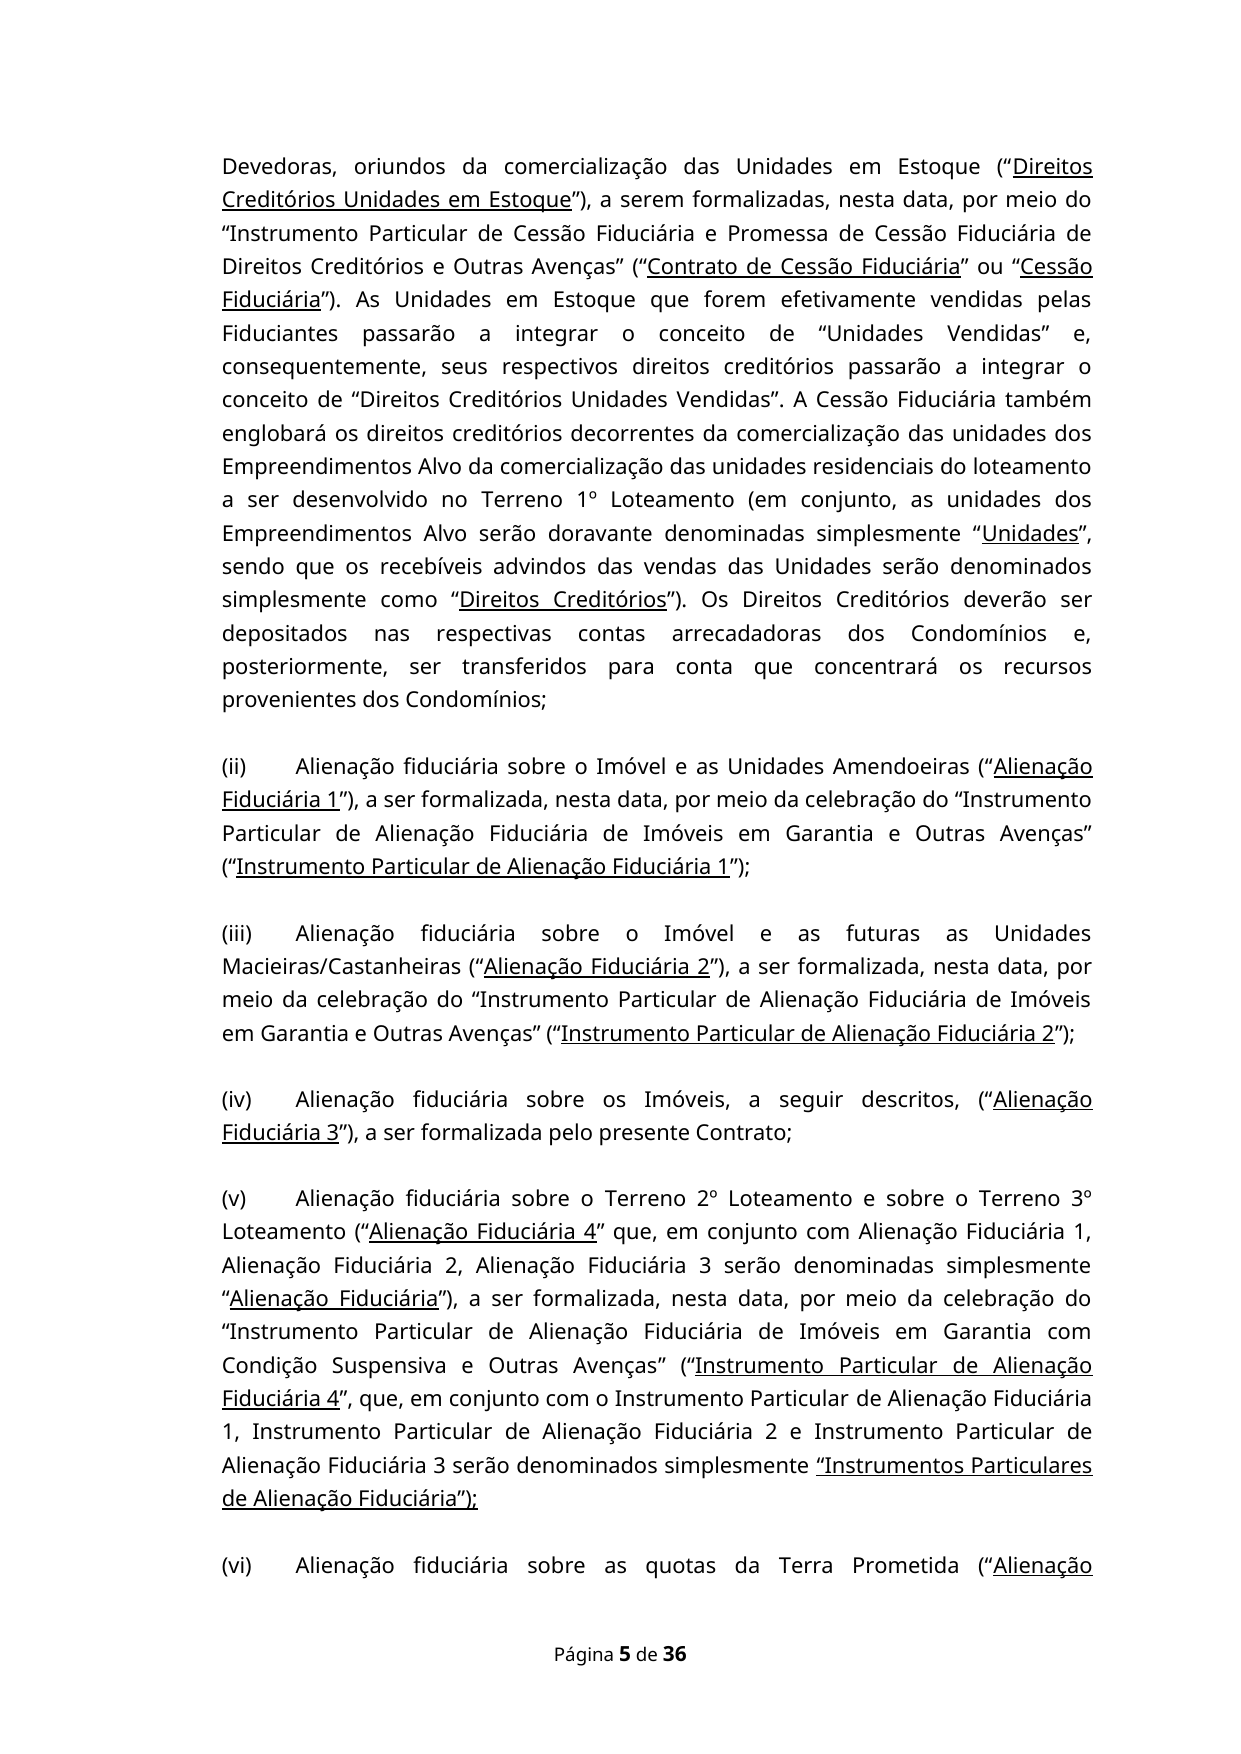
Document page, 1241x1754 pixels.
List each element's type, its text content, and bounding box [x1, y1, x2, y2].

list Alienação fiduciária sobre o Terreno 2º Loteamento e sobre o Terreno 3º Loteamento (“Alienação Fiduciária 4” que, em conjunto com Alienação Fiduciária 1, Alienação Fiduciária 2, Alienação Fiduciária 3 serão denominadas simplesmente “Alienação Fiduciária”), a ser formalizada, nesta data, por meio da celebração do “Instrumento Particular de Alienação Fiduciária de Imóveis em Garantia com Condição Suspensiva e Outras Avenças” (“Instrumento Particular de Alienação Fiduciária 4”, que, em conjunto com o Instrumento Particular de Alienação Fiduciária 1, Instrumento Particular de Alienação Fiduciária 2 e Instrumento Particular de Alienação Fiduciária 3 serão denominados simplesmente “Instrumentos Particulares de Alienação Fiduciária”); [222, 1180, 1092, 1513]
list Alienação fiduciária sobre o Imóvel e as futuras as Unidades Macieiras/Castanheiras (“Alienação Fiduciária 2”), a ser formalizada, nesta data, por meio da celebração do “Instrumento Particular de Alienação Fiduciária de Imóveis em Garantia e Outras Avenças” (“Instrumento Particular de Alienação Fiduciária 2”); [222, 914, 1092, 1048]
list Alienação fiduciária sobre os Imóveis, a seguir descritos, (“Alienação Fiduciária 3”), a ser formalizada pelo presente Contrato; [222, 1080, 1092, 1147]
list Alienação fiduciária sobre o Imóvel e as Unidades Amendoeiras (“Alienação Fiduciária 1”), a ser formalizada, nesta data, por meio da celebração do “Instrumento Particular de Alienação Fiduciária de Imóveis em Garantia e Outras Avenças” (“Instrumento Particular de Alienação Fiduciária 1”); [222, 748, 1092, 881]
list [222, 148, 1092, 714]
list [222, 1546, 1092, 1580]
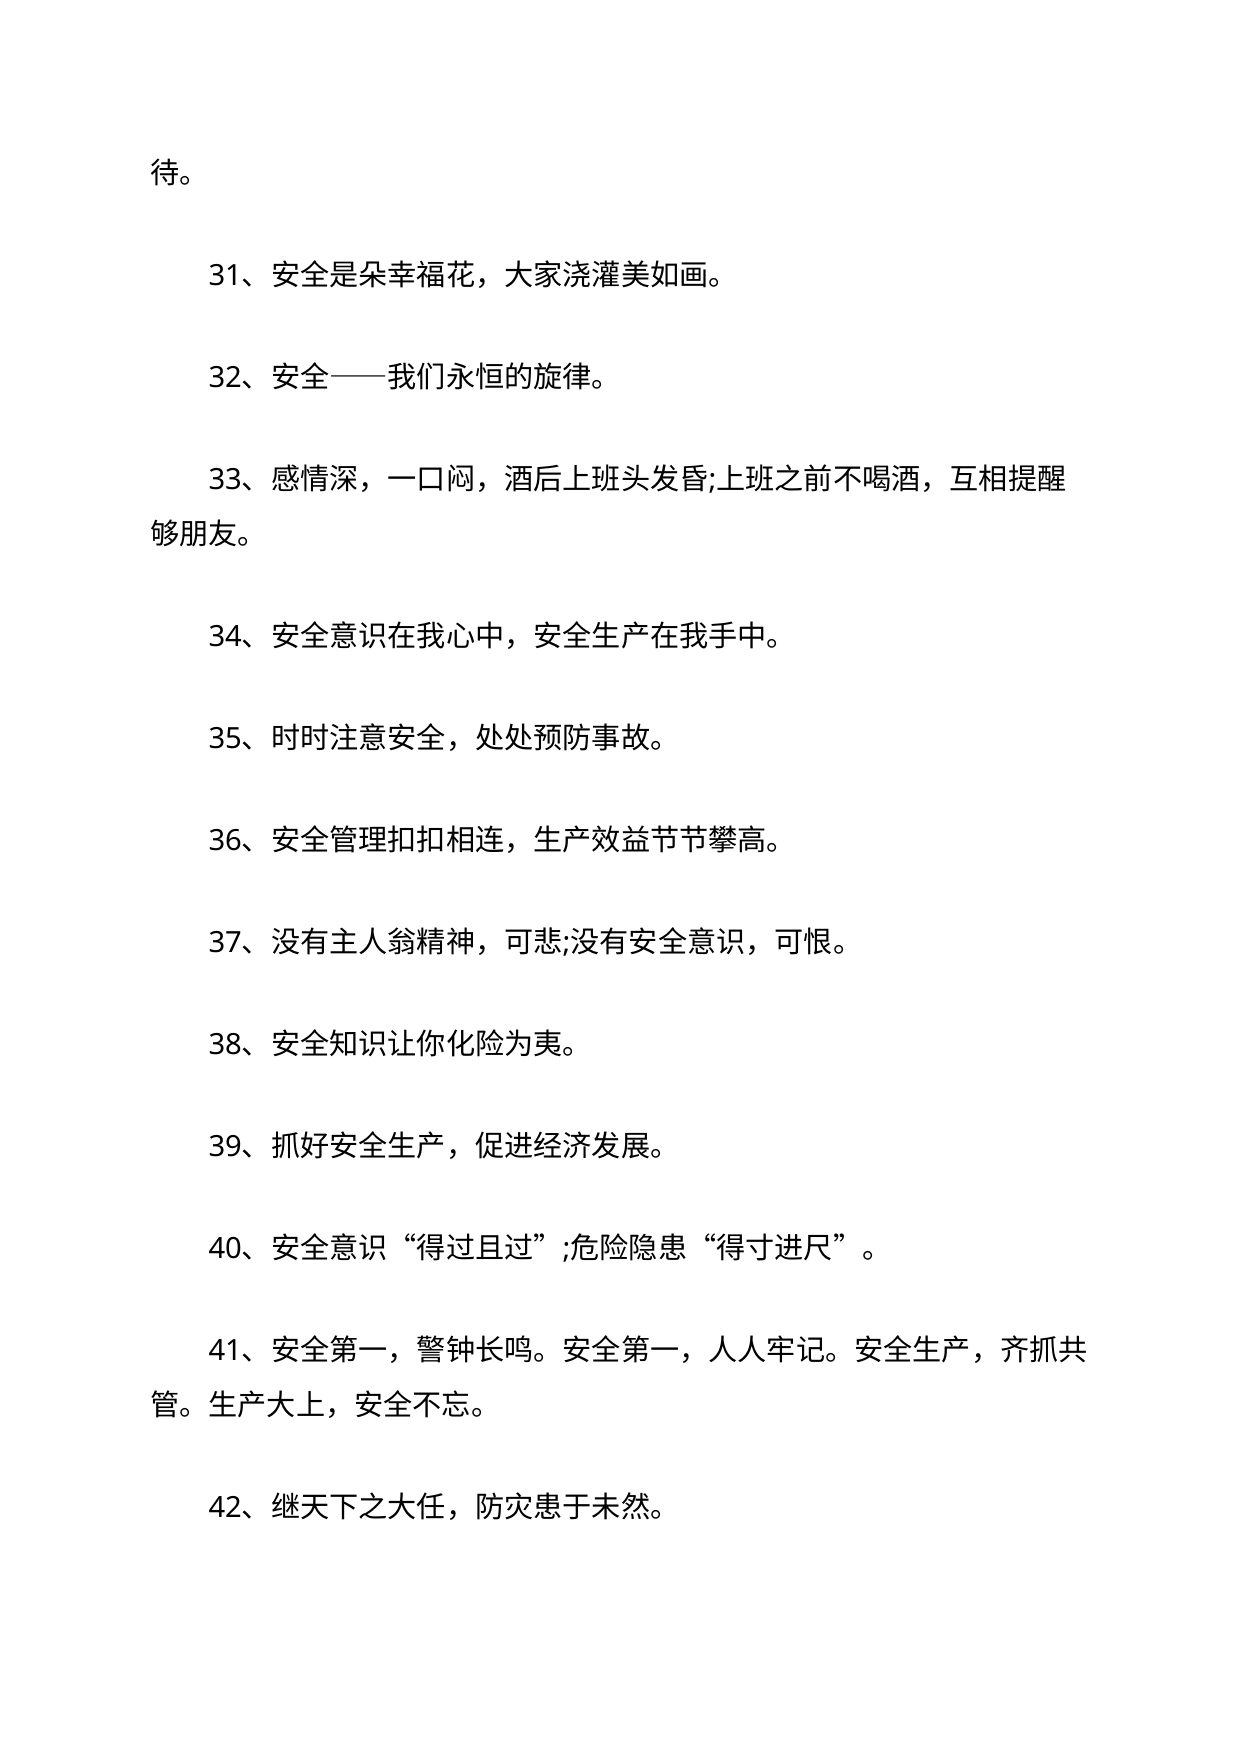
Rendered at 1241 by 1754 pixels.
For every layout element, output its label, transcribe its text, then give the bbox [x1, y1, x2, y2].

text 38、安全知识让你化险为夷。 [150, 1020, 1090, 1063]
text 42、继天下之大任，防灾患于未然。 [150, 1483, 1090, 1526]
text 31、安全是朵幸福花，大家浇灌美如画。 [150, 252, 1090, 294]
text 32、安全——我们永恒的旋律。 [150, 354, 1090, 396]
text 33、感情深，一口闷，酒后上班头发昏;上班之前不喝酒，互相提醒够朋友。 [150, 456, 1090, 553]
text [150, 150, 1090, 192]
text 39、抓好安全生产，促进经济发展。 [150, 1122, 1090, 1165]
text 37、没有主人翁精神，可悲;没有安全意识，可恨。 [150, 918, 1090, 961]
text 41、安全第一，警钟长鸣。安全第一，人人牢记。安全生产，齐抓共管。生产大上，安全不忘。 [150, 1326, 1090, 1424]
text 40、安全意识“得过且过”;危险隐患“得寸进尺”。 [150, 1224, 1090, 1267]
text 34、安全意识在我心中，安全生产在我手中。 [150, 612, 1090, 655]
text 35、时时注意安全，处处预防事故。 [150, 714, 1090, 757]
text 36、安全管理扣扣相连，生产效益节节攀高。 [150, 816, 1090, 859]
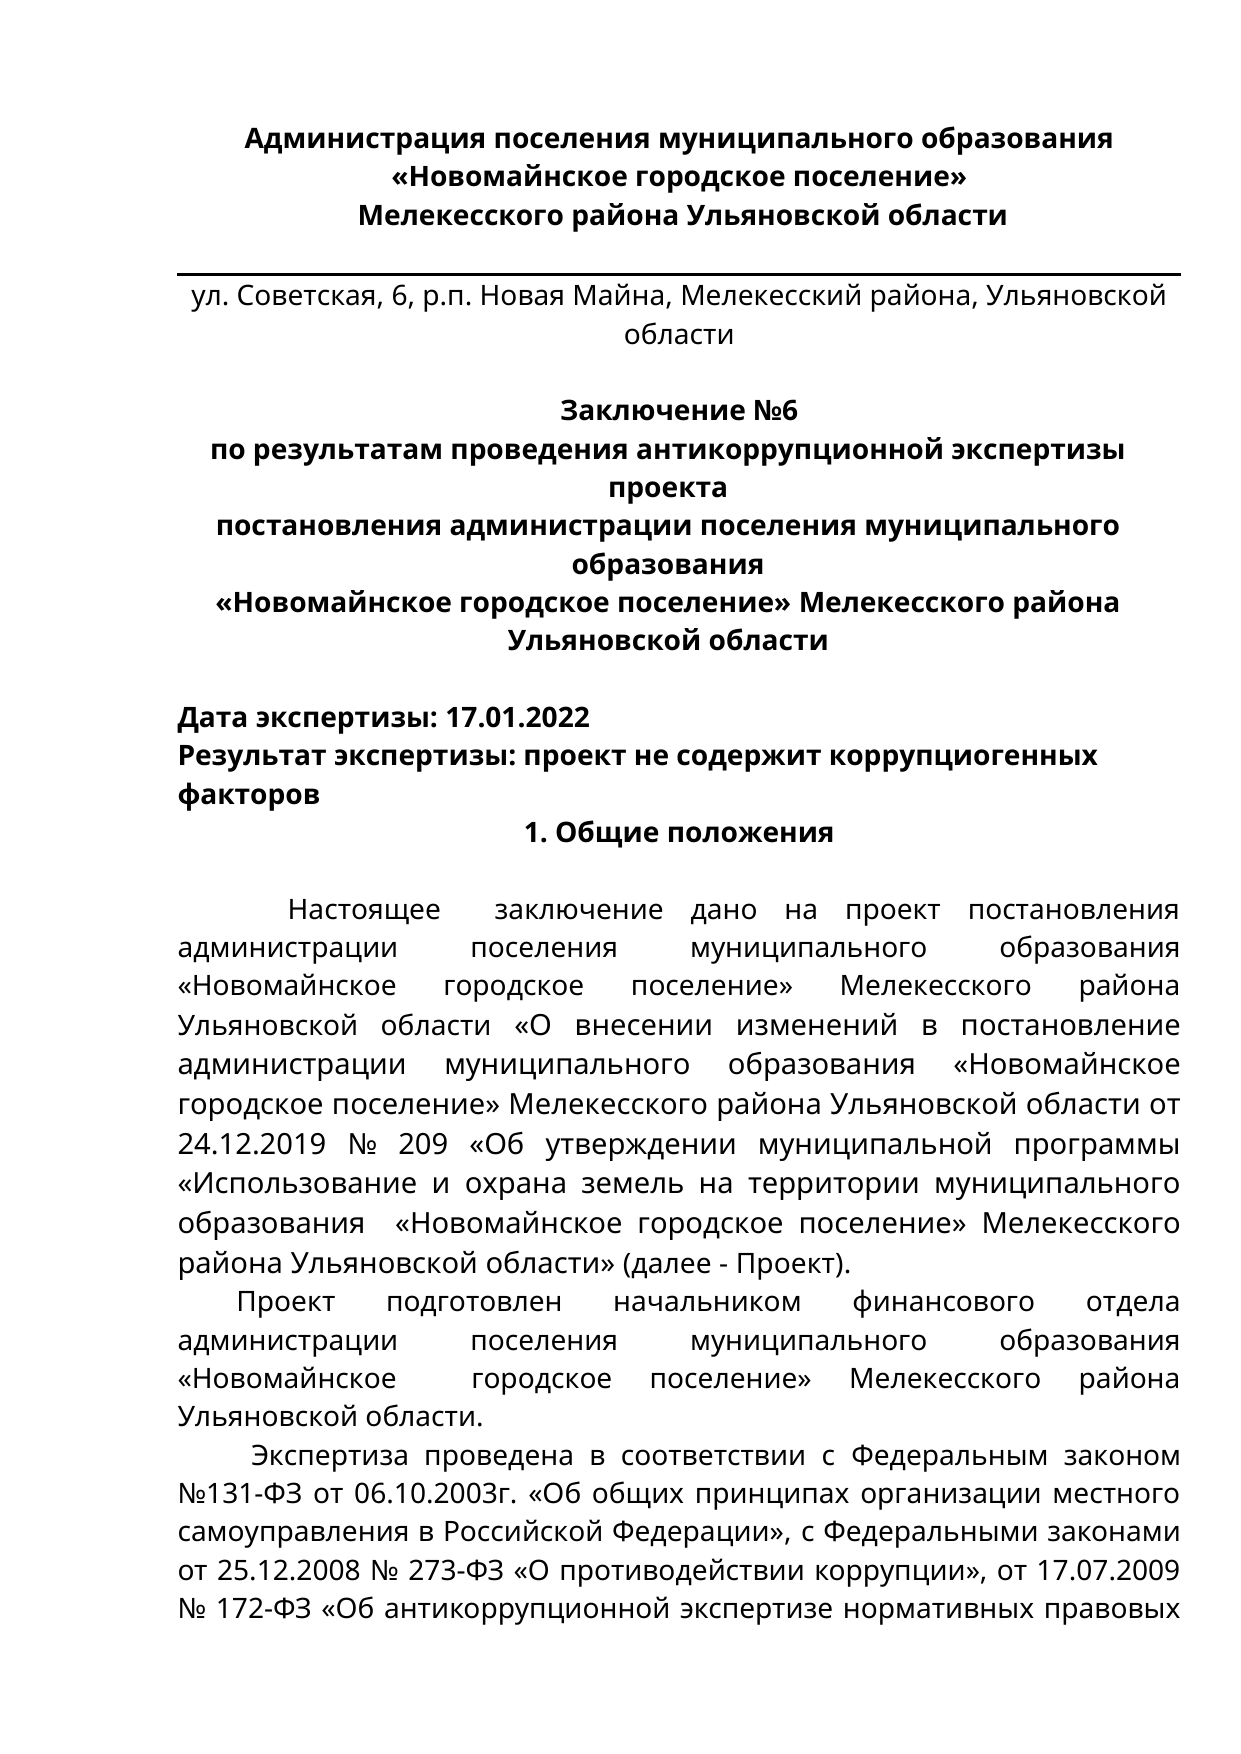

********************

*Exercise instructions*:
The records are given above. Copy each line in them that holds "element".

*Solution*:
List each element's type, its text content, and bounding box [x1, y1, x2, y2].
For every layout element, output its label, transcribe its text, then give the bbox [x1, y1, x2, y2].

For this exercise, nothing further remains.